Reforms to the UK’s Tonnage Tax regime

  • The Budget announces that: “the government will make substantive reforms to the UK’s Tonnage Tax regime for the first time since it was introduced in 2000. These reforms aim to increase the number of firms basing their headquarters in the UK, boosting the UK’s world-leading maritime services industry.”
  • Announcing this in his speech, the Chancellor Rishi Sunak stated: “So I can announce today that our Tonnage Tax will – for the first time ever - reward companies for adopting the UK’s merchant shipping flag, the Red Ensign.

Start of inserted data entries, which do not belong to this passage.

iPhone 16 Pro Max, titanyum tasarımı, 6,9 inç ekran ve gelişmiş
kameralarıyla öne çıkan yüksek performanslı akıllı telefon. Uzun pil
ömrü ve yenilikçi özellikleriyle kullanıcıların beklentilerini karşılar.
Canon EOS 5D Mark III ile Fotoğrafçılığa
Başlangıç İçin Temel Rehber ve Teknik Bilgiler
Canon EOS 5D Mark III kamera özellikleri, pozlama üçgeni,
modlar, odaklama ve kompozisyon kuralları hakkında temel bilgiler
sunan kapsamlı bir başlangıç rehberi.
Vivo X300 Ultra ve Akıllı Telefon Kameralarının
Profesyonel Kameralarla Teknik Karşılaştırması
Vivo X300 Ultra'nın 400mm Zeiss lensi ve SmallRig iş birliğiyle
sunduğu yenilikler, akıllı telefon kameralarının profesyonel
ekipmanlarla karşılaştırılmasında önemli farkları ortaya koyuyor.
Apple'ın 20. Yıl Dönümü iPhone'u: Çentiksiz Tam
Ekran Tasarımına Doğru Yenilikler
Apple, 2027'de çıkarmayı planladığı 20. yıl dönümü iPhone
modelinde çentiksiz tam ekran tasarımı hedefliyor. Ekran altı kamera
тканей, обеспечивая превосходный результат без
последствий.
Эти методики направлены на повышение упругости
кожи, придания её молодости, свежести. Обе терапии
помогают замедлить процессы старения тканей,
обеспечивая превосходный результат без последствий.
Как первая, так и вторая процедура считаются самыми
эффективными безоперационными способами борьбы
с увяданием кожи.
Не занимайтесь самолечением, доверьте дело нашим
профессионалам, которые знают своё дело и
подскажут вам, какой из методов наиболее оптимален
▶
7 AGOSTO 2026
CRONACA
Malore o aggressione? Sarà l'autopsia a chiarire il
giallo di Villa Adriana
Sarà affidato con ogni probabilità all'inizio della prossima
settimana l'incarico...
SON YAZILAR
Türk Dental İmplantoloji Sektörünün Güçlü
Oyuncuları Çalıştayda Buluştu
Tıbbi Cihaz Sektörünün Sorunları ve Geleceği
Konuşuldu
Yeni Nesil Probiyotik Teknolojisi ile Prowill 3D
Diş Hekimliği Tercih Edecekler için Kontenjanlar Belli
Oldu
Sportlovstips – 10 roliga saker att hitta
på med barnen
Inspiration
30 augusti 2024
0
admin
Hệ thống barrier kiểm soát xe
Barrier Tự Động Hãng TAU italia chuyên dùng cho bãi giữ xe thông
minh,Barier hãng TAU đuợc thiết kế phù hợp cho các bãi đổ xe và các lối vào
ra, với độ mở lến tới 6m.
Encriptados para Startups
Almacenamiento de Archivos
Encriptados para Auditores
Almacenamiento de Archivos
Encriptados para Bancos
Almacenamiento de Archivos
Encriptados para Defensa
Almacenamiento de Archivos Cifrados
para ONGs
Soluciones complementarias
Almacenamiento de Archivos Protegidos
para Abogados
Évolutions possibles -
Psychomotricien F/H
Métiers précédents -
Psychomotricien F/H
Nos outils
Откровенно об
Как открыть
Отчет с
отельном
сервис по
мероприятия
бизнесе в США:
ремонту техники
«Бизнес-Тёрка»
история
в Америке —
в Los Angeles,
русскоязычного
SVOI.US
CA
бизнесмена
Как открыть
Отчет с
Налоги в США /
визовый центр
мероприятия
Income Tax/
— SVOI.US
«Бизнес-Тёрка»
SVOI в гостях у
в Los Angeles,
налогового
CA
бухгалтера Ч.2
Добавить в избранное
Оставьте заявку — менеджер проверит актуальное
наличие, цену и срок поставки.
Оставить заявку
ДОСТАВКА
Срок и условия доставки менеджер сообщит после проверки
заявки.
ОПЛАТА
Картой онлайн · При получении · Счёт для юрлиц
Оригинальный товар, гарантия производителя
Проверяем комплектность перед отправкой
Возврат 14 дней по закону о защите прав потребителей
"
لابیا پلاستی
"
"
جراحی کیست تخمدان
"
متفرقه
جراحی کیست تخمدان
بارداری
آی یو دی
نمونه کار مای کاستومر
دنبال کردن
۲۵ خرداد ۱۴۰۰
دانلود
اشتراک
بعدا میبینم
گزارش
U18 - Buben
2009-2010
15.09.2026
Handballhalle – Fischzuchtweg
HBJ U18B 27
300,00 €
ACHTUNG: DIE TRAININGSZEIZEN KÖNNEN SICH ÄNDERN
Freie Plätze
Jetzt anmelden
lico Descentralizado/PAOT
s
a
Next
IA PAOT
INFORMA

That is entirely fitting for a country with such a proud maritime history as ours.”
  • This is pitched in the Budget as an example of “Seizing the opportunities of Brexit”, stating: “The government will...remove any requirement for ships in the UK Tonnage Tax regime to fly the flag of any EU country now the UK has left the EU, and instead focus on boosting the use of the UK flag when determining which companies can participate in the regime.”
  • Additionally, the Budget states: “the government will make it easier for shipping companies to participate in the Tonnage Tax regime by reducing the lock-in period from 10 years to 8 years to align more closely with shipping cycles. HMRC will be given more discretion to admit companies into the regime outside of the initial window of opportunity where there is a good reason. HMRC will also review guidance on which vessels and operations qualify for the regime to take account of developments in technology and the shipping market since the tax was introduced.”

Update on Freeports

  • The Budget states that “up to £200 million” is available “to deliver eight Freeports in England, creating regions that will flourish as hubs for global trade and investment.”
  • The Budget announces that the 8 Freeports announced at the previous Spring Budget will begin initial operations in November this year.
  • Whilst all 8 initial Freeports announced in the Spring Budget were in England, this Budget also states that the Government “remains committed to establishing at least one Freeport in Scotland, Wales and Northern Ireland”, so further announcements on this can be expected.
  • Additionally, the Budget states: “If needed, the government may, at an appropriate point, introduce further guidance for businesses claiming Freeport tax reliefs, to reflect the outcome of ongoing discussions between the UK and EU about the Northern Ireland Protocol.”


  • As part of the Home Office settlement included in the Budget, it announces “an additional £74 million capital funding over the SR21 period, as part of the National Shipbuilding Strategy, to replace the Border Force fleet of five cutters and six coastal patrol vessels.”
  • Additionally, the Budget restates the commitments to increased defence spending set out in the 2020 Spending Review, including a naval shipbuilding pipeline, stating: “The Budget and SR also maintains the government’s commitment to defence as set out at Spending Review 2020 (SR20), including using local skills to grow industry capability in the UK – such as directly supporting almost 19,000 jobs in industry in Scotland, Wales and Northern Ireland. This investment includes Scottish shipyards, which will benefit from the shipbuilding pipeline including the new Type 26 and Type 31 frigates”.

Overall, it is very positive that maritime features relatively extensively in the Budget and Spending Review - the commitment to extending the CMDC into a multi-year programme and to a UK Shipping Office for Reducing Emissions (UK-SHORE) were both core elements of the Maritime UK Spending Review bid, showing that it landed positively within the Treasury. The investment in Freeports, and the additional capital funding for shipbuilding as part of the Home Office settlement, should also be welcomed.

However, the documents published today do not set out in clear terms exactly how much of the announced £300 million investment for R&D programmes will be provided specifically to the extension of the CMDC, which is something that will need to be urgently clarified.